The Trinitarian love into which you were baptized is a life-generating love. Out of that love, God created the world, and the Spirit of God moved on the waters and light emerged, and all life on earth. Out of that love, God took on the body of a human and lived among us and suffered with us and died rather than kill, so that we might be healed. Out of that love, God comes to us in the Holy Spirit and gives us hope and the strength to do what is right and life-giving for others––in essence, to be holy. That is the power of our baptism, actually, the power that gives us and others new life: The power of the Trinity to create, and to heal, and to live holy lives for the sake of others.

Through baptism, we are drawn into the center of the Trinity, into the center of Trinitarian love. At the same time, that love is placed into us. It becomes our center. And every time we remember our baptism, whether it is once a year, or every time we come to church, or every morning, we recenter ourselves in that Trinitarian love. We recenter ourselves in the love that creates, and heals, and shares new life with others. We remind ourselves that we are grounded in and encircled by the inclusive and life-generating love of the Father, the Son, and the Holy Spirit.

And the effects of this baptism, and of this reminder to ourselves of our baptism, the effects of being placed in the center of Trinitarian love and having that love as our own center, are astounding. Because as we are drawn into that perfect love of God for God and God for us, we are transformed to love in that same way. And our love, as a manifestation of God’s love, creates new life, and heals, and is holy. It is astounding. As astounding as watching the snow-covered ground around us turn into beautiful green grass and flowers in the spring, as astounding as watching the leafless trees sprout buds and unfurl bright green leaves. As astounding as new life after death.
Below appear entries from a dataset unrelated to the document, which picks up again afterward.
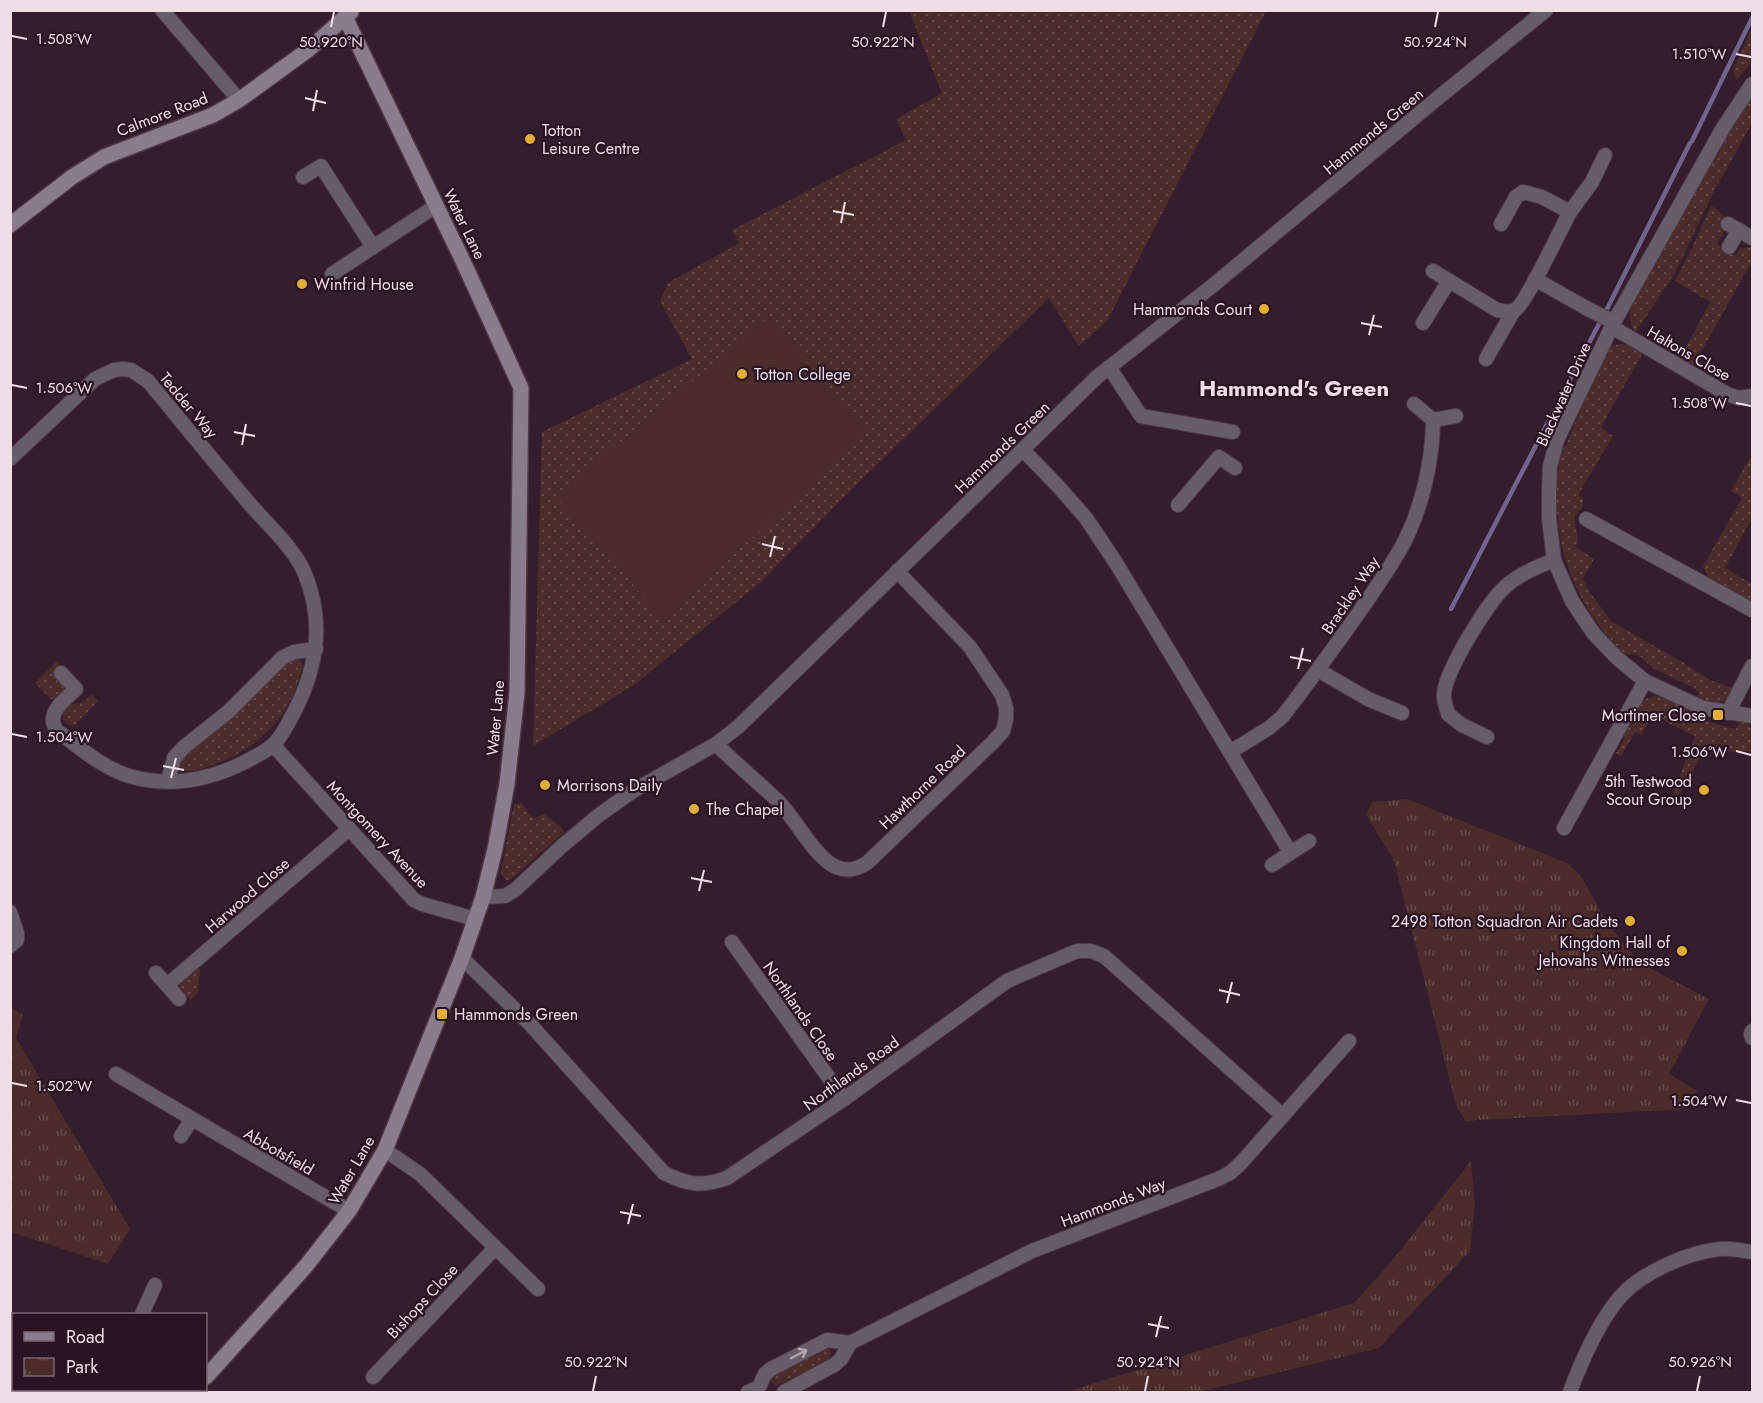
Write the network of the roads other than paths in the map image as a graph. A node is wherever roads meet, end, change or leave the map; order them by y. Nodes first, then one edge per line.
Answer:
1 (162, 10) edge
2 (1546, 10) edge
3 (349, 14) edge
4 (1752, 84) edge
5 (239, 100) junction
6 (1605, 154) dead end
7 (303, 177) dead end
8 (436, 206) junction
9 (1570, 212) junction
10 (1501, 224) dead end
11 (10, 225) edge
12 (1752, 238) edge
13 (373, 247) junction
14 (1729, 247) dead end
15 (1433, 271) dead end
16 (332, 274) dead end
17 (1535, 279) junction
18 (1449, 280) junction
19 (1514, 310) junction
20 (1424, 323) dead end
21 (1613, 324) junction
22 (1486, 359) dead end
23 (1109, 368) junction
24 (1752, 396) edge
25 (1414, 404) dead end
26 (1456, 416) dead end
27 (1433, 420) junction
28 (1233, 432) dead end
29 (1023, 450) junction
30 (10, 459) edge
31 (1234, 468) dead end
32 (1178, 505) dead end
33 (1586, 519) dead end
34 (1554, 560) junction
35 (897, 571) junction
36 (1752, 610) edge
37 (316, 650) junction
38 (1752, 666) edge
39 (1318, 670) junction
40 (61, 673) dead end
41 (1645, 681) junction
42 (1402, 713) dead end
43 (1728, 713) junction
44 (1752, 716) edge
45 (1487, 737) dead end
46 (716, 744) junction
47 (273, 745) junction
48 (1230, 752) junction
49 (168, 781) junction
50 (1564, 828) dead end
51 (349, 829) junction
52 (1309, 841) dead end
53 (1290, 852) junction
54 (1272, 865) dead end
55 (483, 897) junction
56 (10, 912) edge
57 (475, 919) junction
58 (732, 942) dead end
59 (10, 946) edge
60 (462, 958) junction
61 (156, 973) dead end
62 (167, 985) junction
63 (179, 999) dead end
64 (1752, 1031) edge
65 (1752, 1038) edge
66 (1349, 1041) dead end
67 (116, 1074) dead end
68 (844, 1099) junction
69 (1282, 1115) junction
70 (192, 1119) junction
71 (181, 1136) dead end
72 (385, 1150) junction
73 (349, 1211) junction
74 (495, 1248) junction
75 (1752, 1252) edge
76 (155, 1285) dead end
77 (538, 1289) dead end
78 (142, 1313) edge
79 (850, 1343) junction
80 (207, 1376) edge
81 (373, 1377) dead end
82 (758, 1391) edge
83 (784, 1392) edge
84 (1570, 1392) edge

1 - 5 street
2 - 23 street, Hammonds Green
3 - 5 street, Calmore Road
3 - 8 street, Water Lane
4 - 21 street, Blackwater Drive
5 - 11 street, Calmore Road
6 - 9 street
7 - 13 street
8 - 13 street
8 - 55 street, Water Lane
9 - 10 street
9 - 17 street
12 - 14 street
13 - 16 street
15 - 18 street
17 - 19 street
17 - 21 street, Haltons Close
18 - 19 street
18 - 20 street
19 - 22 street
21 - 24 street, Haltons Close
21 - 34 street, Blackwater Drive
23 - 28 street
23 - 29 street, Hammonds Green
25 - 27 street
26 - 27 street
27 - 39 street, Brackley Way
29 - 35 street, Hammonds Green
29 - 48 street
30 - 37 street, Tedder Way
31 - 32 street
33 - 36 street
34 - 41 street, Blackwater Drive
34 - 45 street
35 - 46 street, Hammonds Green
35 - 46 street, Hawthorne Road
37 - 47 street, Tedder Way
37 - 49 street
38 - 43 street
39 - 42 street
39 - 48 street, Brackley Way
40 - 49 street
41 - 43 street, Blackwater Drive
41 - 50 street
43 - 44 street, Blackwater Drive
46 - 55 street, Hammonds Green
47 - 49 street
47 - 51 street, Montgomery Avenue
48 - 53 street
51 - 57 street, Montgomery Avenue
51 - 62 street, Harwood Close
52 - 53 street
53 - 54 street
55 - 57 street, Water Lane
56 - 59 street
57 - 60 street, Water Lane
58 - 68 street, Northlands Close
60 - 68 street, Northlands Road
60 - 72 street, Water Lane
61 - 62 street
62 - 63 street
64 - 65 street
66 - 69 street, Hammonds Way
67 - 70 street, Abbotsfield
68 - 69 street, Northlands Road
69 - 79 street, Hammonds Way
70 - 71 street
70 - 73 street, Abbotsfield
72 - 73 street, Water Lane
72 - 74 street
73 - 80 street, Water Lane
74 - 77 street
74 - 81 street, Bishops Close
75 - 84 street
76 - 78 street
82 -> 79 street, Hammonds Way
79 - 83 street, Hammonds Way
As we enter this New Year, I want to invite you to share a New Year’s Resolution with me. I invite you to resolve that every morning when you get up, the first time you look in the mirror as you are washing your face or brushing your teeth, that you will make the sign of the cross on your forehead and say to yourself, “I have been baptized in the name of the Father, the Son, and the Holy Spirit. I am baptized into Trinitarian love.” And remember that that love has created you, and heals you, and makes you holy, and that you are empowered to do likewise for others. Whether you say it aloud or just in your head, I invite you to do this every morning, from now until Trinity Sunday, which is at the end of May, and we will see what new life emerges, whether it is the creation of something new, or the healing of some old wound, or a deepened capacity to share new life with others. And we will say then, as we do every day, Thanks be to God. Amen.